Although often used interchangeably, smart products and connected products are two different things even though there are shared points between the two.
Let's see it in detail.
A definition of connected products
Since “connected product” refers to a variety of different things, there isn’t an official definition for this term. However, we can say that “connected products” are physical objects which can connect to the Internet, other networks, and devices. Thus, they can be controlled or monitored remotely, and they can also collect data.
Common examples of connected products are:
- Wearables (fitness trackers, smartwatches)
- Home appliances
- Connected apparel
- Smart cars
Difference between connected products and smart products
Smart products are products that have a certain amount of automation built in, that allows them to undertake certain tasks independently. This could be a thermostat that is programmed to maintain a certain room temperature, or a smart coffee maker that can be programmed wake you up with a fresh cup of coffee in the morning. Connected products do not necessarily have an intelligence of their own; rather, they rely on a connection/network to provide some sort of value-added functionality.
A connected electricity meter will report back to the energy company the amount of electricity that has been consumed and ensure the home owner only pays for exactly what they consumed, and the water company no longer needs an army of staff checking electricity meter. While both are designed to make our lives easier, connected products are designed to collect information.
In other words, smart products tend to be focusedmore on the user experience and awareness of the local context, while connected products focus more of the value of connecting to a wider network and deriving value from Big Data.
It's a subtle difference, so let's take a practical example.

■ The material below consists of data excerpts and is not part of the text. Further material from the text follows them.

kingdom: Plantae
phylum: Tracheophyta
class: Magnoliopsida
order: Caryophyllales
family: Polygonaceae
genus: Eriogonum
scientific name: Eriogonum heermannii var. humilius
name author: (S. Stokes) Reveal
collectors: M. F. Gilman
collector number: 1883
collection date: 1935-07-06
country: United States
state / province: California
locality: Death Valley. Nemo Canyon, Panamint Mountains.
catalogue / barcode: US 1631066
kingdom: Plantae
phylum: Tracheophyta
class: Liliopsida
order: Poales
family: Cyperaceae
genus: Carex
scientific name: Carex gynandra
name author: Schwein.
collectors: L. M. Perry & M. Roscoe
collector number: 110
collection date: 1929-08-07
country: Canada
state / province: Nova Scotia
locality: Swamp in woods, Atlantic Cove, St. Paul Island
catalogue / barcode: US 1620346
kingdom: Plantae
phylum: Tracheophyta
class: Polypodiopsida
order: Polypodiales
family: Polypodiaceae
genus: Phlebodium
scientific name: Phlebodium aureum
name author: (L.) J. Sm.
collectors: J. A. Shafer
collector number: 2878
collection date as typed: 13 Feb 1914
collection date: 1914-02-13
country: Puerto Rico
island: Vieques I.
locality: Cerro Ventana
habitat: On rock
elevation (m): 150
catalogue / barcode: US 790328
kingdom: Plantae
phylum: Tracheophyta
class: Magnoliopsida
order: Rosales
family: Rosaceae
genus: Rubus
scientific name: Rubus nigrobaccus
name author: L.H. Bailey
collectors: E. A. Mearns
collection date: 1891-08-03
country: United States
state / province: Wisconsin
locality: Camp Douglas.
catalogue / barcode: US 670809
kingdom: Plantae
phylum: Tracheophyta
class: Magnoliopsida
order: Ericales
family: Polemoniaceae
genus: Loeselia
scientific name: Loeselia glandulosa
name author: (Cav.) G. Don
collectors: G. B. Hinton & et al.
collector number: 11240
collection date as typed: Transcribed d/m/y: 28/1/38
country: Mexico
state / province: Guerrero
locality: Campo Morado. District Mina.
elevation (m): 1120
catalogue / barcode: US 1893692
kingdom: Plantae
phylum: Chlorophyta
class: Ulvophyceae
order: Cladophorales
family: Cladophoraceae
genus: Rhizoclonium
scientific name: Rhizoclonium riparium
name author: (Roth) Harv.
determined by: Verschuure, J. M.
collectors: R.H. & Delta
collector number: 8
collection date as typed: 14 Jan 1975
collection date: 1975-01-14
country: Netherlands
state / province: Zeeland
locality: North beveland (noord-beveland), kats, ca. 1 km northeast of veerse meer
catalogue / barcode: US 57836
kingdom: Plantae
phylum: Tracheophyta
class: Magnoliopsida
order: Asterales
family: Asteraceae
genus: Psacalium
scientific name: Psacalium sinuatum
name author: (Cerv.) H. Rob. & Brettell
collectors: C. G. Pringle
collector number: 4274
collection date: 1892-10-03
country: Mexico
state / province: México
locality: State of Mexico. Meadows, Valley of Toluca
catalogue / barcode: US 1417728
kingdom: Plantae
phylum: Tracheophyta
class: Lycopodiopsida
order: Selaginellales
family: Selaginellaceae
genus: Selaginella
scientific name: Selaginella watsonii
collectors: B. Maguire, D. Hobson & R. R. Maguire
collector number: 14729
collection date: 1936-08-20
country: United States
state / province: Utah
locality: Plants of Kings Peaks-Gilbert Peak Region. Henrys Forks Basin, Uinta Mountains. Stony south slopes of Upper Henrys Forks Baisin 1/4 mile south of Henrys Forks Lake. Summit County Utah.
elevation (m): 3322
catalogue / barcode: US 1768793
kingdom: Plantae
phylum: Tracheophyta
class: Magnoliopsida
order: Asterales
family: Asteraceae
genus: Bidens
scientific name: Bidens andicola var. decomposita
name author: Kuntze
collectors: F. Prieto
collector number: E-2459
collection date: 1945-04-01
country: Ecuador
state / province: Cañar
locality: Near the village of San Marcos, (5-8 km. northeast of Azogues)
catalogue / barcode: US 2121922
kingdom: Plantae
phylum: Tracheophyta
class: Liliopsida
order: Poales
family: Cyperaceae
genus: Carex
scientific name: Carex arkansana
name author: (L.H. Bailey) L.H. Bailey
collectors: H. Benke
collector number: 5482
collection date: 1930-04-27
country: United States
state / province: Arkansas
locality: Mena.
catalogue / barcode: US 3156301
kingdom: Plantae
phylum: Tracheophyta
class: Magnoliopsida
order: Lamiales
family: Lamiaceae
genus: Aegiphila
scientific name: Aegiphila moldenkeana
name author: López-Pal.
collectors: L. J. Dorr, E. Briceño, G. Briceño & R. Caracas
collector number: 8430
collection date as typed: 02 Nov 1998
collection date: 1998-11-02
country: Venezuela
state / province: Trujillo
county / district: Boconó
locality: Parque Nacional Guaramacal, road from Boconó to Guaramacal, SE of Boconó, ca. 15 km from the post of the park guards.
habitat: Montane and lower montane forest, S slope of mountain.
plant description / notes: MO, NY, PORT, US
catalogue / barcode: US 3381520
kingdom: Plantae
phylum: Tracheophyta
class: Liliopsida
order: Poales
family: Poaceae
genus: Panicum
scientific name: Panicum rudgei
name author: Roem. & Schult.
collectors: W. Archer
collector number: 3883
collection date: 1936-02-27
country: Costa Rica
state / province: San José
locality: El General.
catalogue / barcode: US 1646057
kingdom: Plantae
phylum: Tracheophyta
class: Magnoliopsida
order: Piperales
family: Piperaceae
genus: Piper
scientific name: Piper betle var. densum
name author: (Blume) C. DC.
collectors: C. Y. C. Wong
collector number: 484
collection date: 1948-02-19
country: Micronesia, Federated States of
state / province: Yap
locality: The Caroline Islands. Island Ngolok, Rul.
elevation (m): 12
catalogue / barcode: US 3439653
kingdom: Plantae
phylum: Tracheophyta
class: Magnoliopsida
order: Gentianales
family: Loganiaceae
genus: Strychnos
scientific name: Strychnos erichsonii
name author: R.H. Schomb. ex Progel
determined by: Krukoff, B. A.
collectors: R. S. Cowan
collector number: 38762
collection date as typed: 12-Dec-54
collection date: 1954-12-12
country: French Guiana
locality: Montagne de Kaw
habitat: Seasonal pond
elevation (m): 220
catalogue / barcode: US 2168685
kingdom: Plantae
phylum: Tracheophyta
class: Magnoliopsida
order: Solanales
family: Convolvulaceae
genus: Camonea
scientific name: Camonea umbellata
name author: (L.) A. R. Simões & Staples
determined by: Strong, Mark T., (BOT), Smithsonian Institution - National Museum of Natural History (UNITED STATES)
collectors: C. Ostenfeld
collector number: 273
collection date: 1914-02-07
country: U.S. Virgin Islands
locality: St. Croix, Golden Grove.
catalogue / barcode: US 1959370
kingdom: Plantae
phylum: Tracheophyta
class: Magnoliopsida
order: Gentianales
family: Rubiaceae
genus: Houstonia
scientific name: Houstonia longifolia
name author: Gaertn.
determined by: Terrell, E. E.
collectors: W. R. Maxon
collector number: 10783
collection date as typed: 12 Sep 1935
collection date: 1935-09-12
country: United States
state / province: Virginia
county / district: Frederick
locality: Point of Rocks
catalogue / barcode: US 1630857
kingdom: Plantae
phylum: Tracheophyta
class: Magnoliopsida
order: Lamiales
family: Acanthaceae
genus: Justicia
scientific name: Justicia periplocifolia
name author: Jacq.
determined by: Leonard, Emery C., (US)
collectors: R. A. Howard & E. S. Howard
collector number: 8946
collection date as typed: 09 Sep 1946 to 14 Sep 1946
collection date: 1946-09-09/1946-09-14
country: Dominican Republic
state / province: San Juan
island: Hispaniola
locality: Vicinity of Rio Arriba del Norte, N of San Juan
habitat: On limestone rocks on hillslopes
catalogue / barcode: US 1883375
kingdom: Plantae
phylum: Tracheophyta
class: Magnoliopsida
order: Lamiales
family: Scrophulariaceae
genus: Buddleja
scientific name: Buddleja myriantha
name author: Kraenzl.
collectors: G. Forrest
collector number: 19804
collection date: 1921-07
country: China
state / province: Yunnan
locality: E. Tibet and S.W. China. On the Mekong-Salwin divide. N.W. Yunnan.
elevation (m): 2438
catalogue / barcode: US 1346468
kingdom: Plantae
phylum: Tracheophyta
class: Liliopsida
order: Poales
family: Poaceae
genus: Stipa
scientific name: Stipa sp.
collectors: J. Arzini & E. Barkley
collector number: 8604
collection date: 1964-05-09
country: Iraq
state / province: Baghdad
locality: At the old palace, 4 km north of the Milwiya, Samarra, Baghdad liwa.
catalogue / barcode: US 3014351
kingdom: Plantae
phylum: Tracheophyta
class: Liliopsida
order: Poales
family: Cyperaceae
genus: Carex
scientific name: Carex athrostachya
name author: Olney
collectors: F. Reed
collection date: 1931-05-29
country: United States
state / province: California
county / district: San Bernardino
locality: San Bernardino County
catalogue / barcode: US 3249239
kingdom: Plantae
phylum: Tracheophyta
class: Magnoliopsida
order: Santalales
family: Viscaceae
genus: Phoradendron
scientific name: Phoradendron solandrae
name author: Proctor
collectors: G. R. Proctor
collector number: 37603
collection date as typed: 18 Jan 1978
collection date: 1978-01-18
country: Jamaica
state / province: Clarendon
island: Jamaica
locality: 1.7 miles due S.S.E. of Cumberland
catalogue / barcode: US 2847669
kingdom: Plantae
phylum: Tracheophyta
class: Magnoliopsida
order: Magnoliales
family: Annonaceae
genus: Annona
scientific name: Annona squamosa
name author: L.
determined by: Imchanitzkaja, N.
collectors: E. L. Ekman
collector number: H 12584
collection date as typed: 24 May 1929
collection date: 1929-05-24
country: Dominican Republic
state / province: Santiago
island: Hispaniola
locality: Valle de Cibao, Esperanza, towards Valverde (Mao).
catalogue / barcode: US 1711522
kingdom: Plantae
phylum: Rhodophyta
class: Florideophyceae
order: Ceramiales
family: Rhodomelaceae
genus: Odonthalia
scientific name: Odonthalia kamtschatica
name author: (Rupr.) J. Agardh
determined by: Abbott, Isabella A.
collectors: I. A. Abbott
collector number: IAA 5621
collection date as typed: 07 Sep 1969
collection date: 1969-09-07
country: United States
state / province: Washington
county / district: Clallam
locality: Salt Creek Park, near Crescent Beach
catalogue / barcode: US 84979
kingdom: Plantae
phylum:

Think about a light bulb. A network of connected light bulbs in an office might be controllable remotely via an app, they may collect data on their use and be remotely turned off at the end of the day A smart light bulb might be controlled locally by voice commands or be triggered by a motion or light sensor. Unlike the second lightbulb, the first one doesn’t necessarily need an “internal intelligence” to work. At the same time, the smart light bulb doesn’t necessarily collect data about the usage.
Products can be both ‘smart’ and ‘connected’. A smart connected light bulb could turn on and off as a person enters or leaves a room, in order to save energy, but by being able to connect to other devices in the cloud it can use data from the persons smartphone or image recognition from a security camera to determine who the person was and set the lighting to the personalized settings of the specific person that entered the room.